> _INPUT DATA_:
%%
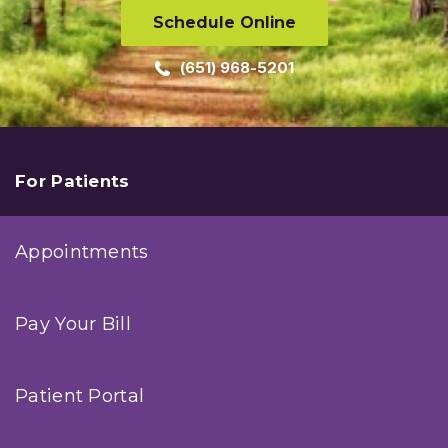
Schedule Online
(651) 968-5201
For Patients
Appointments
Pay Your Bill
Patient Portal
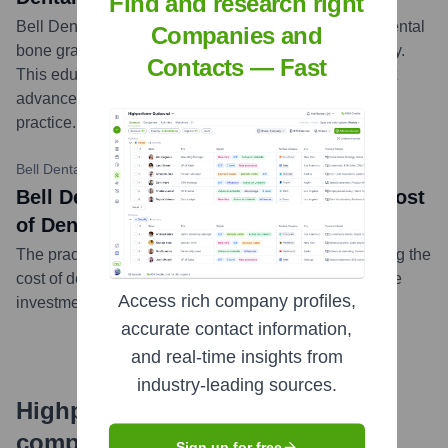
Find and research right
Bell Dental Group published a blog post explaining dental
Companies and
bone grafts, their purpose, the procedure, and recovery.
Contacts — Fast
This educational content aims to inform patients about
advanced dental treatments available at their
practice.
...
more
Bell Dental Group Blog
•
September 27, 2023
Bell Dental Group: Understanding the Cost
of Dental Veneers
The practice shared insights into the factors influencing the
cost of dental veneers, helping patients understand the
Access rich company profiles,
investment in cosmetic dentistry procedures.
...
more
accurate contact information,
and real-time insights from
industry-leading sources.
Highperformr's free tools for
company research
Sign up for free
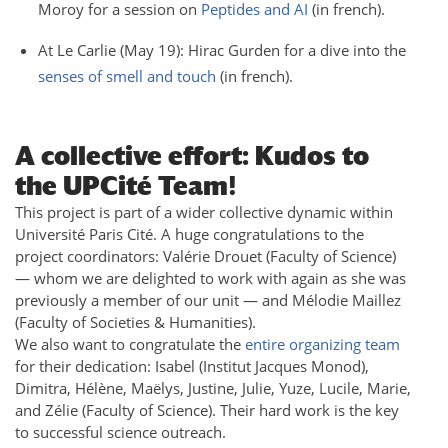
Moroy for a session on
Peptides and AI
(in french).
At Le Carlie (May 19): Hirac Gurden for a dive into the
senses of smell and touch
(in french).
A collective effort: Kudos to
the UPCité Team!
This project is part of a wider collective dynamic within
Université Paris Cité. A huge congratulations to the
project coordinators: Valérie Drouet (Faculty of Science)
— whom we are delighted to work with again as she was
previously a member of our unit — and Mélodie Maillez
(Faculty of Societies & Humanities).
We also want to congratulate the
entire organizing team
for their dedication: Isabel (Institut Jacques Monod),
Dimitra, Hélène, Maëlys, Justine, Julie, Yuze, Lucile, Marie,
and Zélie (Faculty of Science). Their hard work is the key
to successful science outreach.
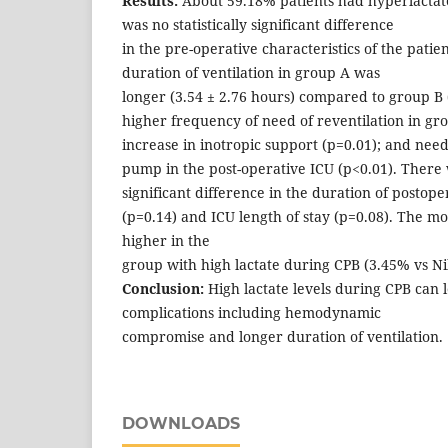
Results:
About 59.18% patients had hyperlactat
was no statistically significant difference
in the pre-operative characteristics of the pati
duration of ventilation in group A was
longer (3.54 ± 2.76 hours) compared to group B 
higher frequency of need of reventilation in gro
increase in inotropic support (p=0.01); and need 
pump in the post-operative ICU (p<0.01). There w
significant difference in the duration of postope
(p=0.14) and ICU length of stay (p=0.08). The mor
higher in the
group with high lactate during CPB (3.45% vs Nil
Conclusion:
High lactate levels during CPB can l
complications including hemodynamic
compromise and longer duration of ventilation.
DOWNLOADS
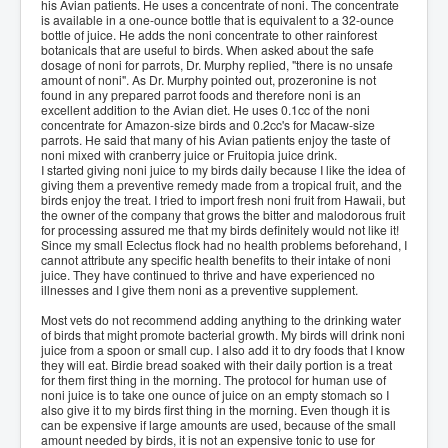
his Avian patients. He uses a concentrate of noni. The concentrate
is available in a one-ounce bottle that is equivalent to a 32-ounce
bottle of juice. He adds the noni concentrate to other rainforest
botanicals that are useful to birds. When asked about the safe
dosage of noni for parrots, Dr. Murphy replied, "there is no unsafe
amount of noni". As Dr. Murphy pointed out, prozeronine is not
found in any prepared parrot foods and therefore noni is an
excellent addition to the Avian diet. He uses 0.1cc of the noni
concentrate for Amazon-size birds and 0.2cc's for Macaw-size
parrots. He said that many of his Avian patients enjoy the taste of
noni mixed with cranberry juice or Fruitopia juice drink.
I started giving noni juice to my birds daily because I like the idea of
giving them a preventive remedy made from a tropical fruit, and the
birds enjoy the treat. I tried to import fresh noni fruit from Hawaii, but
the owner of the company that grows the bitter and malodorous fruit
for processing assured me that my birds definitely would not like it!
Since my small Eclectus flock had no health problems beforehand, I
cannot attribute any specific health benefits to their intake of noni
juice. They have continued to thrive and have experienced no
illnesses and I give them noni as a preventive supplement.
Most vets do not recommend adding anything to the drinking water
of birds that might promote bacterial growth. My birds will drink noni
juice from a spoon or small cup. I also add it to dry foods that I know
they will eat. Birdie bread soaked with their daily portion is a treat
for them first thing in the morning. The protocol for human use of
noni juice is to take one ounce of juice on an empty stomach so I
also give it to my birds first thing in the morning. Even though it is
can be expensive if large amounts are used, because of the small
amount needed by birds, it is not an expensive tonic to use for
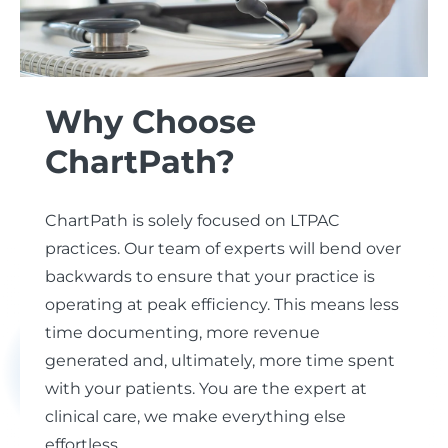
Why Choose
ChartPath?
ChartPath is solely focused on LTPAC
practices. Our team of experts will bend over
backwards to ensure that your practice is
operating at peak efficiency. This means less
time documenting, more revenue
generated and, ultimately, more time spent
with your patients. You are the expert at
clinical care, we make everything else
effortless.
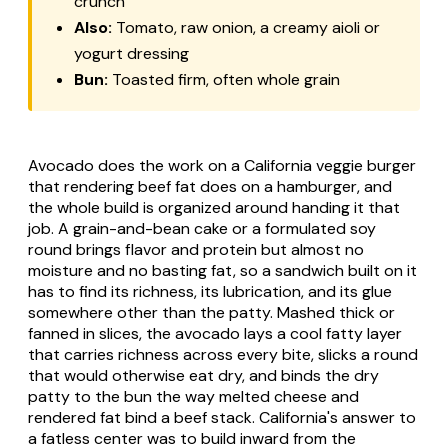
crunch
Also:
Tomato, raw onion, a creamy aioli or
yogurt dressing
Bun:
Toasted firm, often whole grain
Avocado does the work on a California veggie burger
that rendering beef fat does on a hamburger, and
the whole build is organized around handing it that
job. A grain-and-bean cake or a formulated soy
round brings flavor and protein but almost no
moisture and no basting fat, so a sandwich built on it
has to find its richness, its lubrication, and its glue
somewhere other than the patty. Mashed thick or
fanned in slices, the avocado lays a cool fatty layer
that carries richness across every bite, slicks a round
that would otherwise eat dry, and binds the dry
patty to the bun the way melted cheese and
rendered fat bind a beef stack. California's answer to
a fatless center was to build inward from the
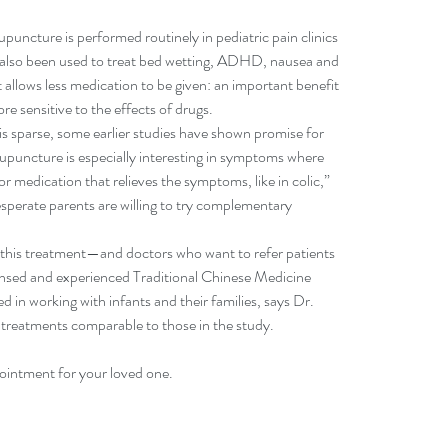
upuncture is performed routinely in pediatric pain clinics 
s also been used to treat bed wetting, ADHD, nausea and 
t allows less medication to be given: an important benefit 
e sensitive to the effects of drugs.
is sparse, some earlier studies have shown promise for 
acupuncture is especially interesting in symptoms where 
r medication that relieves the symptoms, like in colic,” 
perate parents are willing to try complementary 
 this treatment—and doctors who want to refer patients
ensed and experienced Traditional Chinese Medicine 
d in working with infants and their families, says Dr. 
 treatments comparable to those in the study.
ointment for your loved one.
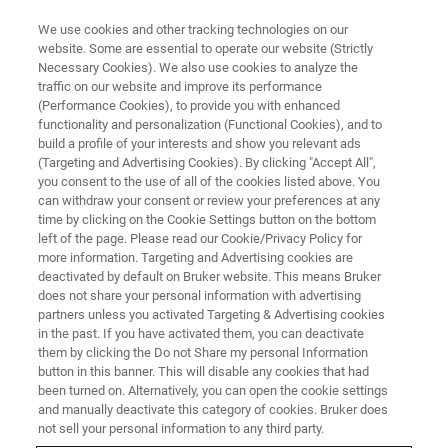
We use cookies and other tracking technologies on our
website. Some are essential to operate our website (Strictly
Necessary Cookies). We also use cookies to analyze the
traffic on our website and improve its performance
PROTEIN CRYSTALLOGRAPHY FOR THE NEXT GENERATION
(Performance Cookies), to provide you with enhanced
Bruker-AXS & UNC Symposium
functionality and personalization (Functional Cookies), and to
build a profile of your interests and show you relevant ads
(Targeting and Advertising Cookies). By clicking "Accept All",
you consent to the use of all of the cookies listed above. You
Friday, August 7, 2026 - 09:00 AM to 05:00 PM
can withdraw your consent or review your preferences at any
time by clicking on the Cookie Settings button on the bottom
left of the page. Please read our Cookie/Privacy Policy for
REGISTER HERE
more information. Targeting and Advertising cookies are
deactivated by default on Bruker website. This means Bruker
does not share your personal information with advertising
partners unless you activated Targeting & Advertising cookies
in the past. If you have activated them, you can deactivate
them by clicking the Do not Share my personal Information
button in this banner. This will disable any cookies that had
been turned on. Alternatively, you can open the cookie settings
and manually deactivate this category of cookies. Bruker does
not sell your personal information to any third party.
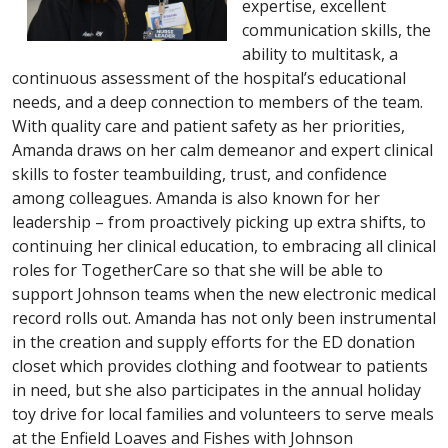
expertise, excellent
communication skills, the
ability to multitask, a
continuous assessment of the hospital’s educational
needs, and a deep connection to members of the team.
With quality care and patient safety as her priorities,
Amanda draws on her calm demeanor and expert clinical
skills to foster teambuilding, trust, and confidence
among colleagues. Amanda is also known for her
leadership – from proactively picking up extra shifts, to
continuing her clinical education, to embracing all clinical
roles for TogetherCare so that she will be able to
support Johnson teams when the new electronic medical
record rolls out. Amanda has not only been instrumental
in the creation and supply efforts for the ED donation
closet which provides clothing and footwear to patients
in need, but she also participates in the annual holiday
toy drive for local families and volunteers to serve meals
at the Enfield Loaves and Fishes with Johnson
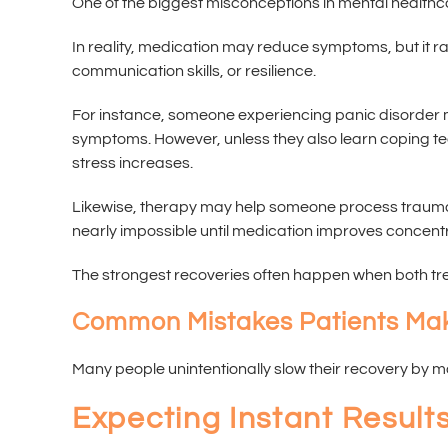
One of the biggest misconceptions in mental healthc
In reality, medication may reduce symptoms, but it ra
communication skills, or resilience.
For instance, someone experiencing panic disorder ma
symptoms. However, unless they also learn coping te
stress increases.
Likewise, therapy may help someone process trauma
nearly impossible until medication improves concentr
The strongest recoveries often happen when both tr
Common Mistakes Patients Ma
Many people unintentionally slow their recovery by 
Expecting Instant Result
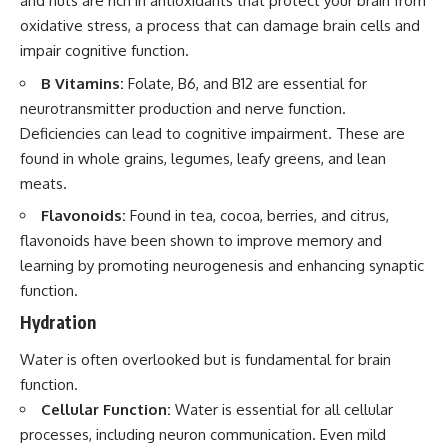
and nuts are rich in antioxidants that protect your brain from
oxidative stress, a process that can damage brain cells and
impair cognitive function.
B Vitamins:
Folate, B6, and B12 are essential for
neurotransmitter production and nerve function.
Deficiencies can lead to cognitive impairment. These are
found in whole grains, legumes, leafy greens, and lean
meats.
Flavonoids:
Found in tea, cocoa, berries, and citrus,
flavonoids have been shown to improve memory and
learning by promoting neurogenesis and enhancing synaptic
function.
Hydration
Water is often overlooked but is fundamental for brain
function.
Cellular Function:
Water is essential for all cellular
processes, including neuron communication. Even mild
%%
After identifying the lines above that contain "would", copy each one.

> _ANSWER BOX_:
for processing assured me that my birds definitely would not like it!
that would otherwise eat dry, and binds the dry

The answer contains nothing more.